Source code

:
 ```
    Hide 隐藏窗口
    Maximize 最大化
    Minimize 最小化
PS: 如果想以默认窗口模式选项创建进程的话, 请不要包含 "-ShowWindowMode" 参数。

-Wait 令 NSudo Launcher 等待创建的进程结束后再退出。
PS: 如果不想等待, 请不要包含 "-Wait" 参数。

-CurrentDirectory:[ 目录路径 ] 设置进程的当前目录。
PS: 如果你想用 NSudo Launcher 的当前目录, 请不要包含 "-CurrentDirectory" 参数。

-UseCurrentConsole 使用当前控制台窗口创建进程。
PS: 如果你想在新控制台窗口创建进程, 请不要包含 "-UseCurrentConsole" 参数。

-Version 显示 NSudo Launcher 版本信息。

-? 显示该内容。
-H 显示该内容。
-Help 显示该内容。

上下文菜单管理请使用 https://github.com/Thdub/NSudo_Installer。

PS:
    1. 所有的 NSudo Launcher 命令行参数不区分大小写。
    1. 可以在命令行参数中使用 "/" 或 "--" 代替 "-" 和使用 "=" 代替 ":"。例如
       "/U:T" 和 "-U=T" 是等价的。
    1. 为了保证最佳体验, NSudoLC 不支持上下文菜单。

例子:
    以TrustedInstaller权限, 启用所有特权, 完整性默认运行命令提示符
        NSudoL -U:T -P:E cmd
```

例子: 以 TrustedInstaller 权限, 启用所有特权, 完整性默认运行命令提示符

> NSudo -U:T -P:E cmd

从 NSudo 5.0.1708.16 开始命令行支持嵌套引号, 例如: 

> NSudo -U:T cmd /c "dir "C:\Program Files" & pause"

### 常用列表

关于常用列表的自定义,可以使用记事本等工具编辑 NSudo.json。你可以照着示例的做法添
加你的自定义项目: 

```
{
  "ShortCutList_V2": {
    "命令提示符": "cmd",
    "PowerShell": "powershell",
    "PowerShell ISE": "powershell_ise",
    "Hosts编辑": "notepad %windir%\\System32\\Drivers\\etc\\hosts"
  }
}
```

====

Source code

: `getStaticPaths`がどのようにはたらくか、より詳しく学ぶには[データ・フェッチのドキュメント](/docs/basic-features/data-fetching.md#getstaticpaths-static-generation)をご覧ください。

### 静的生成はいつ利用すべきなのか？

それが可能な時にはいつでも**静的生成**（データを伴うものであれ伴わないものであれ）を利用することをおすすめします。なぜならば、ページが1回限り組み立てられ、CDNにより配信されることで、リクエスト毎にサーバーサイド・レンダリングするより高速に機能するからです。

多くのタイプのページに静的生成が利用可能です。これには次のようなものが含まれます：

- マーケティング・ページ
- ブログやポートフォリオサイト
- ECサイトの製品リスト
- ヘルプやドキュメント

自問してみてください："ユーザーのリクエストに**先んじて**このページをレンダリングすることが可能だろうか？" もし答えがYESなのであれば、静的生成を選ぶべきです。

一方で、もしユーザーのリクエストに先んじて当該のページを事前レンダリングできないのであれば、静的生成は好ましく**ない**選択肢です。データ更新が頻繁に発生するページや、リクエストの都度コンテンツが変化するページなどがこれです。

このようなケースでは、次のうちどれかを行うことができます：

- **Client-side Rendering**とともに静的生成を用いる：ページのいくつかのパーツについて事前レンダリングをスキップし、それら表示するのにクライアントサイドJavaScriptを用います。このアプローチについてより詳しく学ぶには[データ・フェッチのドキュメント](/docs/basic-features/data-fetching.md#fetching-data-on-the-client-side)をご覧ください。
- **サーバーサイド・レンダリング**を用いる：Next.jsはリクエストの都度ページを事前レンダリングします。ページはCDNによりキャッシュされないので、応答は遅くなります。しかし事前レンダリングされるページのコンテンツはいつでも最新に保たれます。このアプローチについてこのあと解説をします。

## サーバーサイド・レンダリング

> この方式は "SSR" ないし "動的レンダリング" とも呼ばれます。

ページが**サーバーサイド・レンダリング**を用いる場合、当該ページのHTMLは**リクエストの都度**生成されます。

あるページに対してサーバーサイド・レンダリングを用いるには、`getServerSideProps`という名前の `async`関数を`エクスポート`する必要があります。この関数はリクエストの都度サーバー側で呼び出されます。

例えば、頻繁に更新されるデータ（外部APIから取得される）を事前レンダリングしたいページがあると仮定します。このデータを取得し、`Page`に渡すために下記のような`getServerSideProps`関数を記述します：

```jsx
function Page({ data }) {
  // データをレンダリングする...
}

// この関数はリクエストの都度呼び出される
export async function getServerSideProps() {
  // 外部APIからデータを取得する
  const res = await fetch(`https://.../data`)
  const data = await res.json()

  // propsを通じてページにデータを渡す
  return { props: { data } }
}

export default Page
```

====

*Work task:*
Copy all lines from the material that contain "フェッチのドキュメント".

*Expected answer:*
: `getStaticPaths`がどのようにはたらくか、より詳しく学ぶには[データ・フェッチのドキュメント](/docs/basic-features/data-fetching.md#getstaticpaths-static-generation)をご覧ください。
- **Client-side Rendering**とともに静的生成を用いる：ページのいくつかのパーツについて事前レンダリングをスキップし、それら表示するのにクライアントサイドJavaScriptを用います。このアプローチについてより詳しく学ぶには[データ・フェッチのドキュメント](/docs/basic-features/data-fetching.md#fetching-data-on-the-client-side)をご覧ください。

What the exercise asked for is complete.